RECORDS FOR THE EXERCISE>
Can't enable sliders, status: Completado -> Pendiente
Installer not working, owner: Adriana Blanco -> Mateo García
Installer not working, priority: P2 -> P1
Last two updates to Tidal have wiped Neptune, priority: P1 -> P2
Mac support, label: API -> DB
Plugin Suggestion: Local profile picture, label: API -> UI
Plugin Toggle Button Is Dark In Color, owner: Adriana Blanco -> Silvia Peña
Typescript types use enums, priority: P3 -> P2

---

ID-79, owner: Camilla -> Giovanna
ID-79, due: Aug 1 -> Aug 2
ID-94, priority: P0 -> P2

* * *

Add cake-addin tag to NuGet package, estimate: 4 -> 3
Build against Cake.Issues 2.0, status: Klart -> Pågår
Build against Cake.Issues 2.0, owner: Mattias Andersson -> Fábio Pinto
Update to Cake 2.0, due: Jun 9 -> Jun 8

INSTRUCTIONS FOR THE TASK>
Show every line in the listing above that carries the word "status".

RESULT FOR THIS EXERCISE>
Can't enable sliders, status: Completado -> Pendiente
Build against Cake.Issues 2.0, status: Klart -> Pågår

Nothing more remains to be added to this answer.